Records to process:
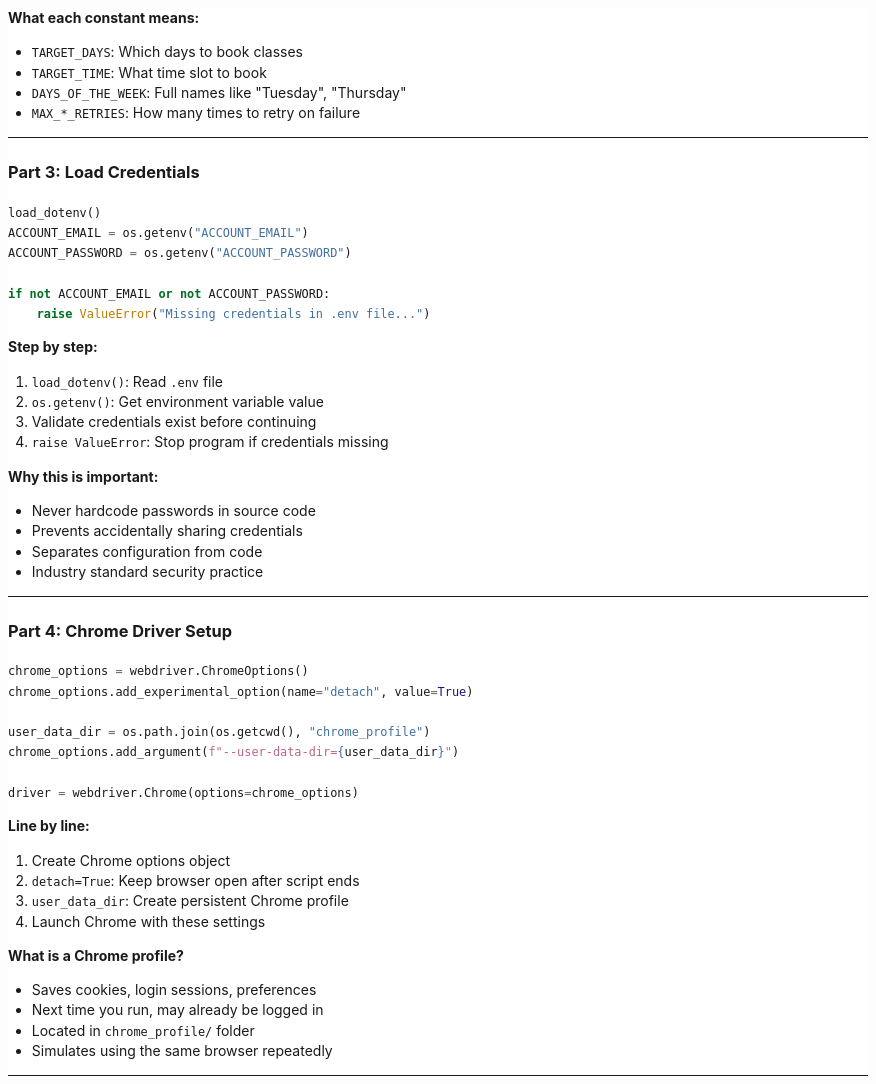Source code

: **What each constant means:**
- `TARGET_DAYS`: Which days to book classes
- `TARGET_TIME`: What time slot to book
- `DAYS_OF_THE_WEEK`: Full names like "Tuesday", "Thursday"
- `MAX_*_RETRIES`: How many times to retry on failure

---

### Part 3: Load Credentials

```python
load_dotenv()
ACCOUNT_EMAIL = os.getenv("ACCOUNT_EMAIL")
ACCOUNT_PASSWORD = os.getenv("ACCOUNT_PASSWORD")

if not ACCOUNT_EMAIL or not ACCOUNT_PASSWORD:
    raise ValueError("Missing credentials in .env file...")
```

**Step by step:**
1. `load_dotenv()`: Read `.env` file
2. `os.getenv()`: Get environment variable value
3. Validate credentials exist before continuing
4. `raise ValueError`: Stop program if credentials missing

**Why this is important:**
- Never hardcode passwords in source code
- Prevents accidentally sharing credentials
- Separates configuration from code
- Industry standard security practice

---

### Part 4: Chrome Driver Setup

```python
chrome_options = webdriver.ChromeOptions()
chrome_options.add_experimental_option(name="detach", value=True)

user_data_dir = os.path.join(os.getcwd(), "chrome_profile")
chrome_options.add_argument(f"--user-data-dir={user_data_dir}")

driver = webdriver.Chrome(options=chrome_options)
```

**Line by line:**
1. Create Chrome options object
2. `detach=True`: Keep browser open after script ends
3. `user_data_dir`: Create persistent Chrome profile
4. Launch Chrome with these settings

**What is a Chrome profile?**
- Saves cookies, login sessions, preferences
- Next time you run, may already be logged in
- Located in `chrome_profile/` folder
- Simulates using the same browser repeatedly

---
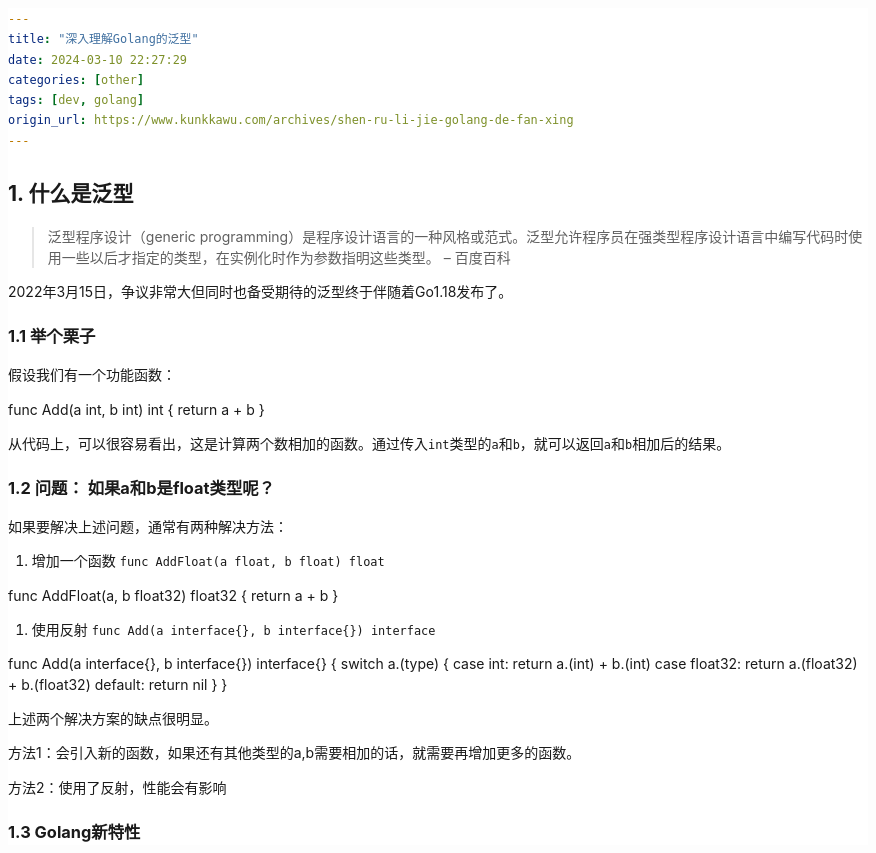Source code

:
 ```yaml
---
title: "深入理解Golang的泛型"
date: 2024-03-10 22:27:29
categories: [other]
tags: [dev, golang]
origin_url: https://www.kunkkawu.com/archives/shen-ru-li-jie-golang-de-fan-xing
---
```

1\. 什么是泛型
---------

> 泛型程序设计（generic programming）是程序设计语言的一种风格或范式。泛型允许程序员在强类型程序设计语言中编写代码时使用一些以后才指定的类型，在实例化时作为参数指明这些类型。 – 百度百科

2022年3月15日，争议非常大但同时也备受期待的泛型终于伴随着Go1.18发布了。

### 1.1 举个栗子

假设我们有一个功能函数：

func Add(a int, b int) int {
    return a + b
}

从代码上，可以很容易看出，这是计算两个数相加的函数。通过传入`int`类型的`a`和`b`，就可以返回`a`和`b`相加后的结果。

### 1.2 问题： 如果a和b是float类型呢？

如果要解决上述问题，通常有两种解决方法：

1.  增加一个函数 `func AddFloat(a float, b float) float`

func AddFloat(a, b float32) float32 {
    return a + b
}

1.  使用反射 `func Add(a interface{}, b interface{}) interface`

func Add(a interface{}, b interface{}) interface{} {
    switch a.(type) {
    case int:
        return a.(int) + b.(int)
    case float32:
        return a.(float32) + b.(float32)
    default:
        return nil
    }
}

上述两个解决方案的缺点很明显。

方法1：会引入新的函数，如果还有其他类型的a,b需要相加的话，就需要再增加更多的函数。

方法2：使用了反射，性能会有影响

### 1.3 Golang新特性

* * *

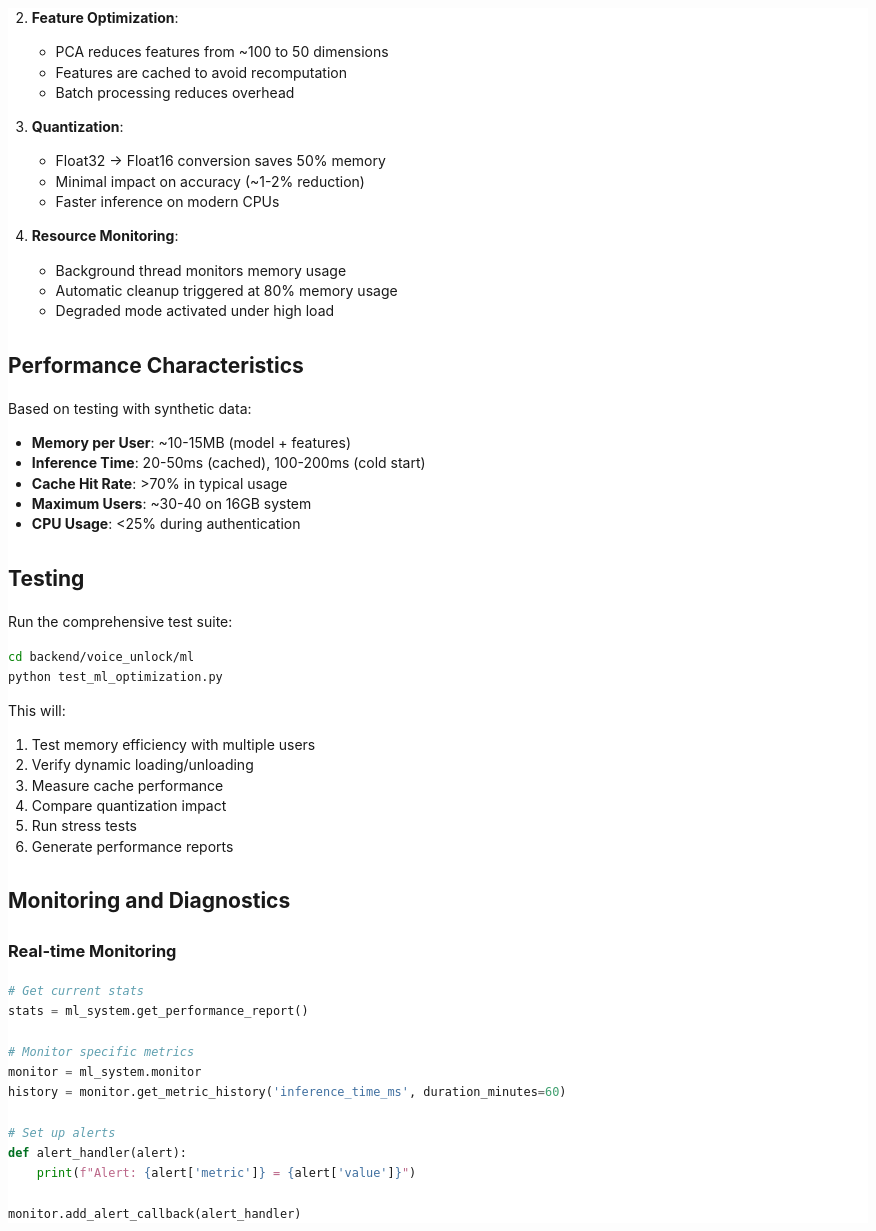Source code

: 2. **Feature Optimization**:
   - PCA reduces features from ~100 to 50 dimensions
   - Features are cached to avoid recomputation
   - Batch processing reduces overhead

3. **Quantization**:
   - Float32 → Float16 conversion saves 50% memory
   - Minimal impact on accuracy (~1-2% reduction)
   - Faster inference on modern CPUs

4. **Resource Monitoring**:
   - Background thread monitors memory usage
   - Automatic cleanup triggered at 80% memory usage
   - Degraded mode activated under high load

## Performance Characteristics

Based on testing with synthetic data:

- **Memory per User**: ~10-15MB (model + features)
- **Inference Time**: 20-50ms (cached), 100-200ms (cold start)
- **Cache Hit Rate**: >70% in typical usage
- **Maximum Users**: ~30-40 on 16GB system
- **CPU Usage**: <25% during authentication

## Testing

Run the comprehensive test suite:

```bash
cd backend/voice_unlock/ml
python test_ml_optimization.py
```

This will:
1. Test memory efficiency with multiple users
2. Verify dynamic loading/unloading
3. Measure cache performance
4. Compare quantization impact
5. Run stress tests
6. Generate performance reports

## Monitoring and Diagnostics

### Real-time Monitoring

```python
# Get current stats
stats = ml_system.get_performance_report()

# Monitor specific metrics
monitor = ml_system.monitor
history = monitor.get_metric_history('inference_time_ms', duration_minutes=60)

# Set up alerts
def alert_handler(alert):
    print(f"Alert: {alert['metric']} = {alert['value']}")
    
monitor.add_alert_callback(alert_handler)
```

---

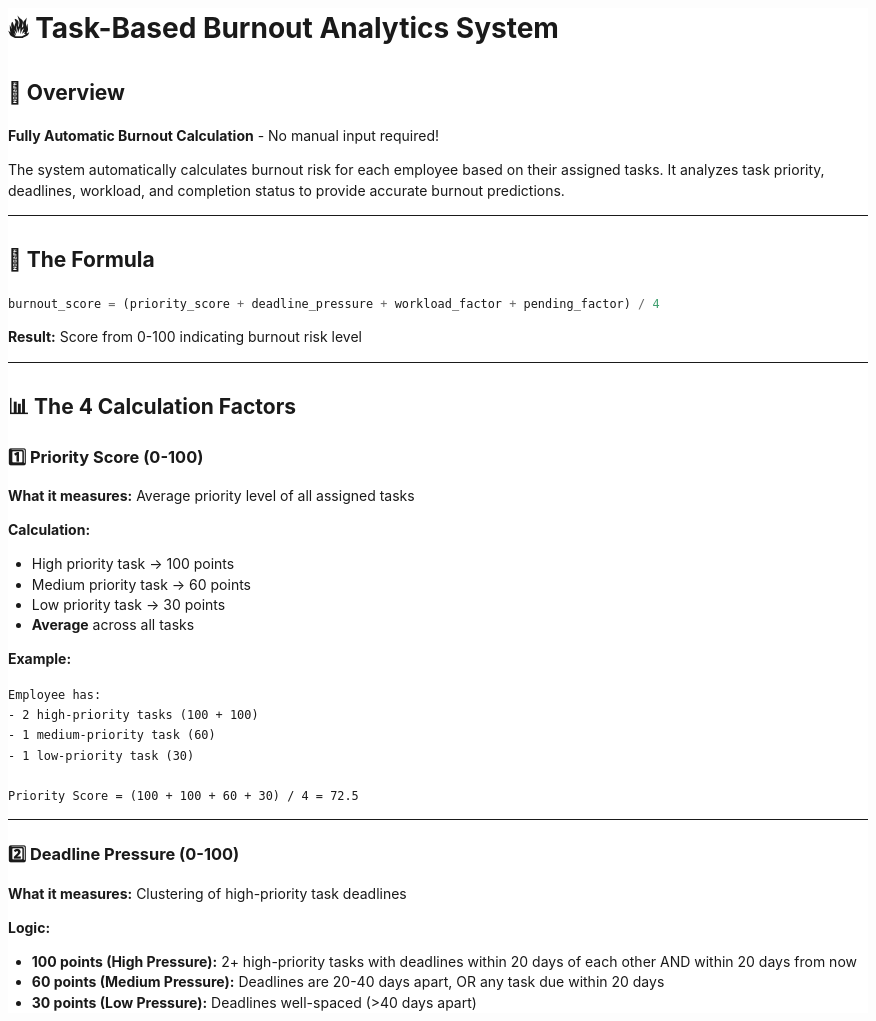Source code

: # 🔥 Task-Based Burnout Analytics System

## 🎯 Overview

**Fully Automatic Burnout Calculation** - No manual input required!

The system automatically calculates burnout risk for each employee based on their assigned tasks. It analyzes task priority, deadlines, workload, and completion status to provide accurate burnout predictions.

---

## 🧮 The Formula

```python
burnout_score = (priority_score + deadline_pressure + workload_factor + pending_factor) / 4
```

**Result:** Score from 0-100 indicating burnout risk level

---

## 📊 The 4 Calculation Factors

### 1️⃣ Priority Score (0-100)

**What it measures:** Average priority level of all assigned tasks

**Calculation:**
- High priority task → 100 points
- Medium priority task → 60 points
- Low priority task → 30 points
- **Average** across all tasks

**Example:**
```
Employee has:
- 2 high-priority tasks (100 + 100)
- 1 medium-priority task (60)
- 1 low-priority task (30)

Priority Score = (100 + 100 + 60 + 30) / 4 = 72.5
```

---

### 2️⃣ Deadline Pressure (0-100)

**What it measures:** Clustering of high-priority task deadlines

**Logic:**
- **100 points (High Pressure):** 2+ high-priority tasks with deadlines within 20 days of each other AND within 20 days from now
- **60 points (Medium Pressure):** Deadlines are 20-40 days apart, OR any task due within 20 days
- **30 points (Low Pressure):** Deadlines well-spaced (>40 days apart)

Work task: Go through the records above line by line and say how many lines include "What", giving only that number.

Exercise output: 5